Photo Credit: Thinkstock.

About 32,000 pregnant women and children in California could lose health coverage in March if Congress doesn’t reauthorize the federal Children’s Health Insurance Program before then.

While most of California’s CHIP recipients are guaranteed health insurance through September 2019 by federal law, 32,000 don’t have such protections because they are undocumented or their income is too high for full Med-Cal, the state’s low-income health program.

Statewide, 1.3 million pregnant women and children are covered by CHIP.

CHIP is a federal-state partnership and each state is given some flexibility about how to administer the program. In California, the program is folded into Medi-Cal. The majority of people enrolled in CHIP have a Medi-Cal card.

CHIP was created to ensure that pregnant women and children have health coverage when they need it most. The program is founded on research that shows that a number of children’s health problems can be prevented if a pregnant mother or young child has access to medical care.

If CHIP isn’t renewed before funding runs out sometime in mid-March, California would have to make up an amount “approaching half a billion dollars” to cover the lost federal funds, according to state Sen. Richard Pan’s office.

Pan said the money would have to come from the state’s general fund and would force legislators into making difficult choices even though most want to continue the coverage.

“There are many competing priorities in the budget for these very same families,” he said.

Anthony Wright, executive director of the California advocacy group Health Access said legislators would have to decide between cutting “child care or other social services,” to fund CHIP.

“Cuts of that size mean you’re literally choosing among your children,” he said.

CHIP expired Oct. 1 and has fallen by the wayside as Congress has concentrated on tax reform and attempting to overturn the Affordable Care Act.

CHIP has broad support from both Republicans and Democrats but has been held up in disagreements over how to fund it. Democrats have objected to Republicans’ proposals to cut preventative care and Medicare to help fund the program.

In December, Congress approved a short-term fix of $2.85 billion to fund the program for the nation as a whole through March. A five-year reauthorization would cost $14.5 billion a year nationwide.

Congressional leaders now say that CHIP reauthorization could be included as part of a deal to continue to avoid a federal government shutdown by the deadline this Friday. But there is no guarantee CHIP will be included.

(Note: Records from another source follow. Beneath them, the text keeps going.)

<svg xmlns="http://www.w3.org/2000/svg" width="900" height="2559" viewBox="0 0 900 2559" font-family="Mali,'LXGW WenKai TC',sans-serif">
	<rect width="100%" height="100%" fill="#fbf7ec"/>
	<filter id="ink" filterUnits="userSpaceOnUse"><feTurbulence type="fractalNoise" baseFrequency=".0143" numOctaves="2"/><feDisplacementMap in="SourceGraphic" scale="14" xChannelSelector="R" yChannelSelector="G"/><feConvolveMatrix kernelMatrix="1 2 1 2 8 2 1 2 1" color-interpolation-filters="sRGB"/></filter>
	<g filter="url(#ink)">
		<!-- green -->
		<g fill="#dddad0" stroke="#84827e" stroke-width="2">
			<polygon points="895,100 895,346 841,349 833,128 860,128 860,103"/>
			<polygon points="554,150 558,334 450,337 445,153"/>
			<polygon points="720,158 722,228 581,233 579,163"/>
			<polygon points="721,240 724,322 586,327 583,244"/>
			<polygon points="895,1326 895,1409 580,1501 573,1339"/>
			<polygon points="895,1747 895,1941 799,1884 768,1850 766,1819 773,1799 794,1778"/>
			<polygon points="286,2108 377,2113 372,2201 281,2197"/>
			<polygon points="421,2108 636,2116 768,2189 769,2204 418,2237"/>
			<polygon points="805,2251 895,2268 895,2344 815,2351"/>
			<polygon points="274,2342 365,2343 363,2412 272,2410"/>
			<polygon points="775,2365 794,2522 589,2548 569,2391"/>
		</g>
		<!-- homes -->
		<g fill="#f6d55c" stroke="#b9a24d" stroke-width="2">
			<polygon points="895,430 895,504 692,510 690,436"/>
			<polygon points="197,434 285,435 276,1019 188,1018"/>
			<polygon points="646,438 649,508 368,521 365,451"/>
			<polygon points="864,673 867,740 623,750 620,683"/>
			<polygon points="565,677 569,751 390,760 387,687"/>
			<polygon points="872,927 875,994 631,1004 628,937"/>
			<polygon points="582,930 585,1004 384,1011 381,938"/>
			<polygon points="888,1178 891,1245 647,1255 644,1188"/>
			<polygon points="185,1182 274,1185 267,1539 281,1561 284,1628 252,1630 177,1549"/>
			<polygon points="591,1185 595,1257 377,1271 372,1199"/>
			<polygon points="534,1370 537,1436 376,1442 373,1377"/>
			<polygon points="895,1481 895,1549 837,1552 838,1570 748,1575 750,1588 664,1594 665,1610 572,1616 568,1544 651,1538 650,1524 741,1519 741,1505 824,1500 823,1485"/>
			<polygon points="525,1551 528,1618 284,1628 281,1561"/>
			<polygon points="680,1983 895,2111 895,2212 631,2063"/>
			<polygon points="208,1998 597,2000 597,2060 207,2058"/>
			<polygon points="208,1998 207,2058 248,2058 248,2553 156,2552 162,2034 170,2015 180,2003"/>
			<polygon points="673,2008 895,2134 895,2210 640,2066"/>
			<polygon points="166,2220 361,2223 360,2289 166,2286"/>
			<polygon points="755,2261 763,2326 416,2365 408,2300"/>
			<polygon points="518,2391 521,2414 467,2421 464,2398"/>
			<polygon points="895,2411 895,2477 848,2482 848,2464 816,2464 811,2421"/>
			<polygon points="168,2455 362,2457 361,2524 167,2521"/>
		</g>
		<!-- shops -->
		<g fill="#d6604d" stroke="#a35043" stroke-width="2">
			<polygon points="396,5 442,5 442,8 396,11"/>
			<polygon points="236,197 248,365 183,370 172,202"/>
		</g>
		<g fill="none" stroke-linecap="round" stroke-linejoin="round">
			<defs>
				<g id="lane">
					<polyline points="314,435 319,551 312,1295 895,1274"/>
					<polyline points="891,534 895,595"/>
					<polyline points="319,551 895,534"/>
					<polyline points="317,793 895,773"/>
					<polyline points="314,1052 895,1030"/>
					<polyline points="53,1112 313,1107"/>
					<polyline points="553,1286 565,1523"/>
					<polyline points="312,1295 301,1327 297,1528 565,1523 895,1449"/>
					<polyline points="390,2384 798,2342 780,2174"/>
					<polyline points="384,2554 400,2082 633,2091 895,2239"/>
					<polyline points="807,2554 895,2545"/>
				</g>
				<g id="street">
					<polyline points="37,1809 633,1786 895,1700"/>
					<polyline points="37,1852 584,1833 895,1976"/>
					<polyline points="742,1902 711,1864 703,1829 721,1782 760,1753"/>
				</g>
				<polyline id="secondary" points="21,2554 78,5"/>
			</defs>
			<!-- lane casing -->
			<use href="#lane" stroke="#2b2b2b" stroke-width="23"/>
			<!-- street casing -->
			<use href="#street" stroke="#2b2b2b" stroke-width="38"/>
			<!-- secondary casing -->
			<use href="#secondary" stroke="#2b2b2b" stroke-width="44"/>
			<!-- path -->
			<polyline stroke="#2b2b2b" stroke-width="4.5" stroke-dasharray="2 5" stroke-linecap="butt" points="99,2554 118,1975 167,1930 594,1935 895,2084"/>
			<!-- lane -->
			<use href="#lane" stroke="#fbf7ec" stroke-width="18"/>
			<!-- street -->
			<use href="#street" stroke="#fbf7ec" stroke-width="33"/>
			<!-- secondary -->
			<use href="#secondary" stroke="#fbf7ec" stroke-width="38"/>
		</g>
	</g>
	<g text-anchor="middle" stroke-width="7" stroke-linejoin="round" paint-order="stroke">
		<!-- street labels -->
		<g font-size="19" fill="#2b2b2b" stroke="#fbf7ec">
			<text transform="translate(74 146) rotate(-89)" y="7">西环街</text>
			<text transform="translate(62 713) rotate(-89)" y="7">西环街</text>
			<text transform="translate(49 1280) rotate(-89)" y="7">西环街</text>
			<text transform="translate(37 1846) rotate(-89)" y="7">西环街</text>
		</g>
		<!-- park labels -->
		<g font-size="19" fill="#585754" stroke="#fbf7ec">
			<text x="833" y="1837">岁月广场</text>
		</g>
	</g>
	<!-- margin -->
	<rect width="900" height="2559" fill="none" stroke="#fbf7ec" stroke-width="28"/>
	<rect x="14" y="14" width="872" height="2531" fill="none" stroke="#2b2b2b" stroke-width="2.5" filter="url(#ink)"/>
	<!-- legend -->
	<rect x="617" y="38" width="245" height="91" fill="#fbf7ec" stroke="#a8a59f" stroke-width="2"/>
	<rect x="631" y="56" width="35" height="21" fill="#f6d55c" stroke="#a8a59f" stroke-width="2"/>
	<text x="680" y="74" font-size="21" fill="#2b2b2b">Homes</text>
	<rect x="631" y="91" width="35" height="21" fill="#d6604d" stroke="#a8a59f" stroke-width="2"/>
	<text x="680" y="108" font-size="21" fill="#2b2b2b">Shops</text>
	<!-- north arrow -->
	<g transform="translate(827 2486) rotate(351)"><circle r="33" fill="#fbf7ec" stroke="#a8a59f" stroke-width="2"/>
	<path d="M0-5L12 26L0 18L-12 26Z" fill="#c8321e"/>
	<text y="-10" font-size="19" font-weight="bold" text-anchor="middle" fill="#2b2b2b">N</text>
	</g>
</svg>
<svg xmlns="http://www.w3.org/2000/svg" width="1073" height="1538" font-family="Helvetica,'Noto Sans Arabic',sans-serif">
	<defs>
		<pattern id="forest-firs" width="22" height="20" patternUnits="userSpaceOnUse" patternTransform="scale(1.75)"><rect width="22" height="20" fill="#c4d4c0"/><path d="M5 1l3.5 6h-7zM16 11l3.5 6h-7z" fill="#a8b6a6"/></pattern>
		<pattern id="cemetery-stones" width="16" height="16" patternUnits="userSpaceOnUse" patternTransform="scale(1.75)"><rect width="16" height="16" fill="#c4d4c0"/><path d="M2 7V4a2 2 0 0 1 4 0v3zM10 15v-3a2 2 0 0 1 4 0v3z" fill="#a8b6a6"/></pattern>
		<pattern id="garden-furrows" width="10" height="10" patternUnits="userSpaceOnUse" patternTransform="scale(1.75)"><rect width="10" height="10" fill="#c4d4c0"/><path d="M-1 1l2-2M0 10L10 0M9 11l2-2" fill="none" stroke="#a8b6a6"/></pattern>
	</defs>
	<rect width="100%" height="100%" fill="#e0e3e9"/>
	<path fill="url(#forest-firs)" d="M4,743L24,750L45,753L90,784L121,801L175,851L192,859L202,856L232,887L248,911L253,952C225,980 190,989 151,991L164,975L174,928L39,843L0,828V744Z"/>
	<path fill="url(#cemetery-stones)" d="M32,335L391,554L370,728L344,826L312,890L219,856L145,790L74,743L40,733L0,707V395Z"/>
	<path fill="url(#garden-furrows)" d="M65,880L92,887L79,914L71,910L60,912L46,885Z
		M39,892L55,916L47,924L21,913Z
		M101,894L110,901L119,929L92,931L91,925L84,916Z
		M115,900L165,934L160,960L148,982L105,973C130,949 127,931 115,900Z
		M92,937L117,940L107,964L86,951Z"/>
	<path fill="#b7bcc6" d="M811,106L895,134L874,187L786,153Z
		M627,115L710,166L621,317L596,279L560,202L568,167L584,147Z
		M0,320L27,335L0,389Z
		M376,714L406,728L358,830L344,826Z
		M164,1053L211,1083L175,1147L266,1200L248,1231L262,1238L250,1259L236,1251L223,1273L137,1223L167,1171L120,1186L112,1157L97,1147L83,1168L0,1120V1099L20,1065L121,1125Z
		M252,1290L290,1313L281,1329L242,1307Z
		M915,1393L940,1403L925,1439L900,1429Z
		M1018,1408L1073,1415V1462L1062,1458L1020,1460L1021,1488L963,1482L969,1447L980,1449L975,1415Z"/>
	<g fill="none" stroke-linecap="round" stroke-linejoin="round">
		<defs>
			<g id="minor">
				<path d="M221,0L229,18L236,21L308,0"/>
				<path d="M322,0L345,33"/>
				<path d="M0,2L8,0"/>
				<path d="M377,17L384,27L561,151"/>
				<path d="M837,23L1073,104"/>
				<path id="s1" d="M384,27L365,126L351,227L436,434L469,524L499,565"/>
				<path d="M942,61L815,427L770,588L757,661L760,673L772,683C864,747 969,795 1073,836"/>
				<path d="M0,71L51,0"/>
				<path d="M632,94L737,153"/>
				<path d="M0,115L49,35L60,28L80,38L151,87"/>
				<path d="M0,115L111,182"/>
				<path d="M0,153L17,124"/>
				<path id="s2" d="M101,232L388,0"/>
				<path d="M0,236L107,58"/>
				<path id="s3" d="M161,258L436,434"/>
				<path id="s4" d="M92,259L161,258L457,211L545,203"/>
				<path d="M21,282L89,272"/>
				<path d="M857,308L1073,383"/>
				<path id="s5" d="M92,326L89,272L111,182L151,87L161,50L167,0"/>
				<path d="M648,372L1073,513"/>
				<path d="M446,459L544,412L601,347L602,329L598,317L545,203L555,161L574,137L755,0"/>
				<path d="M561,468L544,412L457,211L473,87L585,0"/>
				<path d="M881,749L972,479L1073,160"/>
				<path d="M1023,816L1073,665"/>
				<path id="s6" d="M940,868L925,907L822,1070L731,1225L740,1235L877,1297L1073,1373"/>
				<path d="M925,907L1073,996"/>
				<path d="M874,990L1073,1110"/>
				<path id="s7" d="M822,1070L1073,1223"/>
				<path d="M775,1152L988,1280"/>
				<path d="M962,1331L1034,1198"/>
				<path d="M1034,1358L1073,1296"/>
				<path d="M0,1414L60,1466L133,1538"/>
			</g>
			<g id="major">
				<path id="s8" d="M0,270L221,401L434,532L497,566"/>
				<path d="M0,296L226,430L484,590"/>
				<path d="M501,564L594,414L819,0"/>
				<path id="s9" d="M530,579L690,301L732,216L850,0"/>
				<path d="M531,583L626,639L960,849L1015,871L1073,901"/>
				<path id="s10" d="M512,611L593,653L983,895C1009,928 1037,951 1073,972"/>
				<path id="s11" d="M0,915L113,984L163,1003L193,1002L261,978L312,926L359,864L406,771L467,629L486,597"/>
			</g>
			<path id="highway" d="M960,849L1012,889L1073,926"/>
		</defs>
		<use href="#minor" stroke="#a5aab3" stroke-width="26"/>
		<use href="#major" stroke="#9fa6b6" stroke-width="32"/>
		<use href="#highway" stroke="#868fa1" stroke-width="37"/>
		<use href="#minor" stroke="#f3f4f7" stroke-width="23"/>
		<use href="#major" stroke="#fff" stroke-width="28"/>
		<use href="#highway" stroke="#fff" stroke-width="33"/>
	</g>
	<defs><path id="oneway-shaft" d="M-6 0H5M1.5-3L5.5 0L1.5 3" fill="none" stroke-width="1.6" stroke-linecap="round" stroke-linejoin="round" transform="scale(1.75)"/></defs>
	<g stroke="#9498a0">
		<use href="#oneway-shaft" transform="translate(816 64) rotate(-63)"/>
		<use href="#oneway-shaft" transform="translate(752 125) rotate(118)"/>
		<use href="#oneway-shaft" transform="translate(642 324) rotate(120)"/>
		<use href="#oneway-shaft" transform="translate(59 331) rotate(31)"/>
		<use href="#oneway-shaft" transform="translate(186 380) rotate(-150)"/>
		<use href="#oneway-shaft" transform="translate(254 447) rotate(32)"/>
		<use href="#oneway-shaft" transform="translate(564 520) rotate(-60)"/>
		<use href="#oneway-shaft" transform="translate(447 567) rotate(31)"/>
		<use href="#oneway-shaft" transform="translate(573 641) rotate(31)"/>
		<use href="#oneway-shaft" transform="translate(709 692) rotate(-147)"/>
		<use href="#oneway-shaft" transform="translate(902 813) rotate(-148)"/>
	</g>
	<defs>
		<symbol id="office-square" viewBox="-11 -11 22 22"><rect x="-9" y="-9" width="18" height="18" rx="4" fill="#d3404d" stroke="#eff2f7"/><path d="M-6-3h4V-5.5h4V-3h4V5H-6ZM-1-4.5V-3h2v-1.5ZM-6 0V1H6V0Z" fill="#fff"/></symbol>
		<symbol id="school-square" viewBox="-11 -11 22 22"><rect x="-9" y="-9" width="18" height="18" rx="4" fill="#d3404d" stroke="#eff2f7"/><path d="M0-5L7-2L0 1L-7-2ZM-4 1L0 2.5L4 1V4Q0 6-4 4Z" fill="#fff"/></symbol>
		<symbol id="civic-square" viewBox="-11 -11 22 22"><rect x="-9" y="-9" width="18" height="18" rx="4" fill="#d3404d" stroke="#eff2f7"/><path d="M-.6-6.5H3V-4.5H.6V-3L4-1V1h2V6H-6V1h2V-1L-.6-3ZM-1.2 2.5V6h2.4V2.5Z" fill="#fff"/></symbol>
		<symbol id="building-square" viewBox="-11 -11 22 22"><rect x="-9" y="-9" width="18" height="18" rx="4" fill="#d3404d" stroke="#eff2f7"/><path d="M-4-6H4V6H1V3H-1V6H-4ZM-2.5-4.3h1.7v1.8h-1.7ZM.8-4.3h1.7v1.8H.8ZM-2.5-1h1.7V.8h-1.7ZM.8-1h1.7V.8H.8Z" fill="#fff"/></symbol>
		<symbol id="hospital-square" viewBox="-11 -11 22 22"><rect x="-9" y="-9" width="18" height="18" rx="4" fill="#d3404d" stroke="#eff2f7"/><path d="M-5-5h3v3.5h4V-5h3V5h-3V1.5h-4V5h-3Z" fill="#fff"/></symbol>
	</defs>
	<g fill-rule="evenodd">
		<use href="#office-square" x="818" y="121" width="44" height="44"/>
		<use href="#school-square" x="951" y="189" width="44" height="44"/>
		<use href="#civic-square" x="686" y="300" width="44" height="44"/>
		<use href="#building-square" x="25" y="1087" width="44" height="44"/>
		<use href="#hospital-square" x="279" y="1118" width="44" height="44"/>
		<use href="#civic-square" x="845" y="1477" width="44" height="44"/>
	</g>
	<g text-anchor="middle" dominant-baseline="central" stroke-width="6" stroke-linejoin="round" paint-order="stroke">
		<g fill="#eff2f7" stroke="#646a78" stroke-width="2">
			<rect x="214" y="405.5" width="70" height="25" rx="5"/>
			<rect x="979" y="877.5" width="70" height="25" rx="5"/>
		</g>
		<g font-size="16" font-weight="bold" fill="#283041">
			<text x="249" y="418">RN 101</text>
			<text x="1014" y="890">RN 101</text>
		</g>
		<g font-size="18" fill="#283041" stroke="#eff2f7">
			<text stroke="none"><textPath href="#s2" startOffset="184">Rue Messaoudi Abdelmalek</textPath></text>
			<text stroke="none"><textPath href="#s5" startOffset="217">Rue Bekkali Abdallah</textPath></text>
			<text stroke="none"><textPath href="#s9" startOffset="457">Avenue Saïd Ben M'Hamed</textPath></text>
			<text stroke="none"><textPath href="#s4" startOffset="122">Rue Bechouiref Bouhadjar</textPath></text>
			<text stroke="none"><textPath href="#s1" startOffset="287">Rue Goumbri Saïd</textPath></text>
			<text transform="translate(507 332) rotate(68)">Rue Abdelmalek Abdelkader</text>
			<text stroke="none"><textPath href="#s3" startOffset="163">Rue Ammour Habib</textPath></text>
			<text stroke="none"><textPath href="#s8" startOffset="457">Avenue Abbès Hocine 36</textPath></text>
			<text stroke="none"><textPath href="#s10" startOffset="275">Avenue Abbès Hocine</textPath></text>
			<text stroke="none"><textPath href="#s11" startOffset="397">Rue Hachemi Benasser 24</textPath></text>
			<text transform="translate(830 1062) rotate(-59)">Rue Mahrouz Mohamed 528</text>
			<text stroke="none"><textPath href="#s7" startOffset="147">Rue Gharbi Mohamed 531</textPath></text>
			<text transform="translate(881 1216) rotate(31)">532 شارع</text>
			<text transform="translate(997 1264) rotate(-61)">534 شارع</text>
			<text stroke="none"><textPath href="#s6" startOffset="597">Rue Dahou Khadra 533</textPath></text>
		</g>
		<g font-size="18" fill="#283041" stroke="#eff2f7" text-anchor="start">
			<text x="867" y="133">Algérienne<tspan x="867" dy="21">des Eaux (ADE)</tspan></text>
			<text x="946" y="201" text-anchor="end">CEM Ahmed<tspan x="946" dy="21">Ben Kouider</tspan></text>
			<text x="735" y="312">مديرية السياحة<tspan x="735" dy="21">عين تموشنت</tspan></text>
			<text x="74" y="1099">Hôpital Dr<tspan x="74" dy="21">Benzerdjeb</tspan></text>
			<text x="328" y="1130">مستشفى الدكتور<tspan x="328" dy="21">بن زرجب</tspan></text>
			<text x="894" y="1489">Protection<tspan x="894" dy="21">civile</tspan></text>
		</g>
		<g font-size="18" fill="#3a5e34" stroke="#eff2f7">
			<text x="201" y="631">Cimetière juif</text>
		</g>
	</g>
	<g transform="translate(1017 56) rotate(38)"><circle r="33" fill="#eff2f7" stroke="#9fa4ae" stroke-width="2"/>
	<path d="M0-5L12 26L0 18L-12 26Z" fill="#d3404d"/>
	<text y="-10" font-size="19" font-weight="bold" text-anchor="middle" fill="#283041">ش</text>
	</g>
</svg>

Republican Congressman Doug LaMalfa of Richvale, who represents rural northern California up to the Oregon border, said he is dismayed that CHIP has been caught up in partisan hype. He believes the program will ultimately be extended.

“We understand this is an important lifeline to communities that have a tougher row to hoe in lower socioeconomic areas,” he said.

Congressman Jeff Denham, a Republican who represents the Central Valley’s Stanislaus County and parts of San Joaquin County, said in a statement that CHIP “needs the certainty that comes with a long-term reauthorization.”

In a telephone conference call with reporters last week, child-health advocates called for an immediate Congressional vote to continue the program.

Ann-Louise Kuhns, president and chief executive officer of the California Children’s Hospital Association, which represents eight nonprofit children’s hospitals in the state, said CHIP is an important component to the state’s goal of insuring all kids. To date, 97 percent of California children have health coverage.

“This is really a moral question,” said Kelly Hardy, senior managing director of health policy for Children Now, a California advocacy group. “Are we prioritizing our kids and families or are we not?”